The findings, reported in the Astrophysical Journal Letters, describe PSR J0952–0607, the leftover core of a star that became a supernova. It's a type of neutron star so it has a significant mass, about 1.4 times the mass of the Sun, in a tiny volume. It wouldn’t be much larger than Manhattan.
But unlike many neutron stars, PSR J0952–0607 is a pulsar. A beam of radiation is emitted by these objects and as they spin, they appear to pulsate, hence the name. This pulsar rotates 707 times each second.
The discovery was possible by combining the data from NASA’s Fermi Gamma-ray Space Telescope with the Netherlands-based Low-Frequency Array (LOFAR) radio telescope. It was detected at a frequency much lower than conventional radio searches, which might suggest that there’s a whole new population of ultra-fast pulsars waiting to be found.
“Roughly a third of the gamma-ray sources found by Fermi have not been detected at other wavelengths,” Elizabeth Ferrara, a member of the discovery team at NASA's Goddard Space Center, stated. “Many of these unassociated sources may be pulsars, but we often need follow-up from radio observatories to detect the pulses and prove it. There's a real synergy across the extreme ends of the electromagnetic spectrum in hunting for them.”
This pulsar also has another label. It’s a black widow pulsar, nicknamed because the stellar object is consuming a companion star. The team identified J0952’s companion, a star that has been eroded so dramatically that it only weighs about 20 times the mass of Jupiter.

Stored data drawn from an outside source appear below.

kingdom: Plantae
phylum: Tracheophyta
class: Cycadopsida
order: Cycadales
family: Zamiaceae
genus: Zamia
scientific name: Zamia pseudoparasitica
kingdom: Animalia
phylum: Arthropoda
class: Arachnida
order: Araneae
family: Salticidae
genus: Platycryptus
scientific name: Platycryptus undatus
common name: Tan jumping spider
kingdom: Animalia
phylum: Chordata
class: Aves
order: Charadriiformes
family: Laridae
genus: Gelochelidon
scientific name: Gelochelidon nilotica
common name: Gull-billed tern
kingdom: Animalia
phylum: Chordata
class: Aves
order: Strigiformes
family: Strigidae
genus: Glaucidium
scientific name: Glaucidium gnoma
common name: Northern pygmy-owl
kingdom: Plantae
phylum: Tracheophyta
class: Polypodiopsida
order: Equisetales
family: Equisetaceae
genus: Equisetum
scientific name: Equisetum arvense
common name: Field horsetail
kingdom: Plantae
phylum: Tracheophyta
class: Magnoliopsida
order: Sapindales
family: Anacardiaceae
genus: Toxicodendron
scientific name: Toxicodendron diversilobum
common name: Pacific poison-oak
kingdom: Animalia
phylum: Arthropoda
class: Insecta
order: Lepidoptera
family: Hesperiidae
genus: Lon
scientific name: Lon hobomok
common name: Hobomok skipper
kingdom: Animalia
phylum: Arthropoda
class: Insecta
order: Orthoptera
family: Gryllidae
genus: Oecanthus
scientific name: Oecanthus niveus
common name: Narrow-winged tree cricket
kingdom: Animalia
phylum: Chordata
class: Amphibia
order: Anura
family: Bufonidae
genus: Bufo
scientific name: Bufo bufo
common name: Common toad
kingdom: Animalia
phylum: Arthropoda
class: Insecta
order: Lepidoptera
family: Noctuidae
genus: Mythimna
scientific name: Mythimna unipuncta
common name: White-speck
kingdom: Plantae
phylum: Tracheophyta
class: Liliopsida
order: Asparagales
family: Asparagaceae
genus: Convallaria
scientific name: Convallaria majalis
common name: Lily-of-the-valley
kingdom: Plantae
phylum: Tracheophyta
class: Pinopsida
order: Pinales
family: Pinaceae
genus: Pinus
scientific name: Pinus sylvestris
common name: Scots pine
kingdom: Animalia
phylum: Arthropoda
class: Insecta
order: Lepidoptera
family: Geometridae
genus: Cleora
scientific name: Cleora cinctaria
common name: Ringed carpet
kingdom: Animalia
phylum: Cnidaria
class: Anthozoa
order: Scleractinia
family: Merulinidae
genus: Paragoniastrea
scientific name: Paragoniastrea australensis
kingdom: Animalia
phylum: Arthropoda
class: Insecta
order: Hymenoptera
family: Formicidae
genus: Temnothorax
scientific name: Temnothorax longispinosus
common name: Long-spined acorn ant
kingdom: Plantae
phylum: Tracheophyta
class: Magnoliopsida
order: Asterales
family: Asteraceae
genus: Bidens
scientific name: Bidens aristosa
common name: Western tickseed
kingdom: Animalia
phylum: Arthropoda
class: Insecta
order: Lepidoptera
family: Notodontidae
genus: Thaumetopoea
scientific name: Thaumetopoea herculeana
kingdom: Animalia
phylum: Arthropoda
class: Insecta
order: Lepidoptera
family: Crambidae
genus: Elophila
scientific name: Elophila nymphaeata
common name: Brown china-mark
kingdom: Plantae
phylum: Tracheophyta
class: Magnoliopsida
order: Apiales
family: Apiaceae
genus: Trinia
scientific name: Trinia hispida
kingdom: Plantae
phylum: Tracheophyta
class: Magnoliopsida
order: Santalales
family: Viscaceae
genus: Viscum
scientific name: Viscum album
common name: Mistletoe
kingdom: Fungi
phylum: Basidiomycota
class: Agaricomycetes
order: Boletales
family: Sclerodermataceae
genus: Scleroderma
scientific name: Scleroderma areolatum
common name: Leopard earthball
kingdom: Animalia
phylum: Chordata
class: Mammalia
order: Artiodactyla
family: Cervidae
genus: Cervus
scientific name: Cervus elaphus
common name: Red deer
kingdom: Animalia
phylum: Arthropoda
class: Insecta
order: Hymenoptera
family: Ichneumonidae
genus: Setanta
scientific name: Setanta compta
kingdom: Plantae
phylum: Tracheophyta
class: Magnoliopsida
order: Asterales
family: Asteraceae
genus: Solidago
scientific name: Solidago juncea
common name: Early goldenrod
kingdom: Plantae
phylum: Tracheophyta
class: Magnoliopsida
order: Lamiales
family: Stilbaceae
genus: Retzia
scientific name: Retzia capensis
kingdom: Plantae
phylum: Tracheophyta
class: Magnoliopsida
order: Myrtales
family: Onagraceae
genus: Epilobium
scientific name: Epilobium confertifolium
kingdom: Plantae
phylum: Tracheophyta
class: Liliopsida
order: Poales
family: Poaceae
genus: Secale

The fastest-spinning pulsar rotates on itself about 43,000 times every minute, but even that incredible value is nowhere close to the theoretical limit scientists estimated. A pulsar could spin as fast as 72,000 times per minute before it would be ripped apart. So where are these extremely fast pulsars?
“There is growing evidence that the fastest-spinning pulsars tend to have the steepest spectra,” said co-author Ziggy Pleunis, from McGill University in Montreal. “Since LOFAR searches are more sensitive to these steep-spectrum radio pulsars, we may find that even faster pulsars do, in fact, exist and have been missed by surveys at higher frequencies.”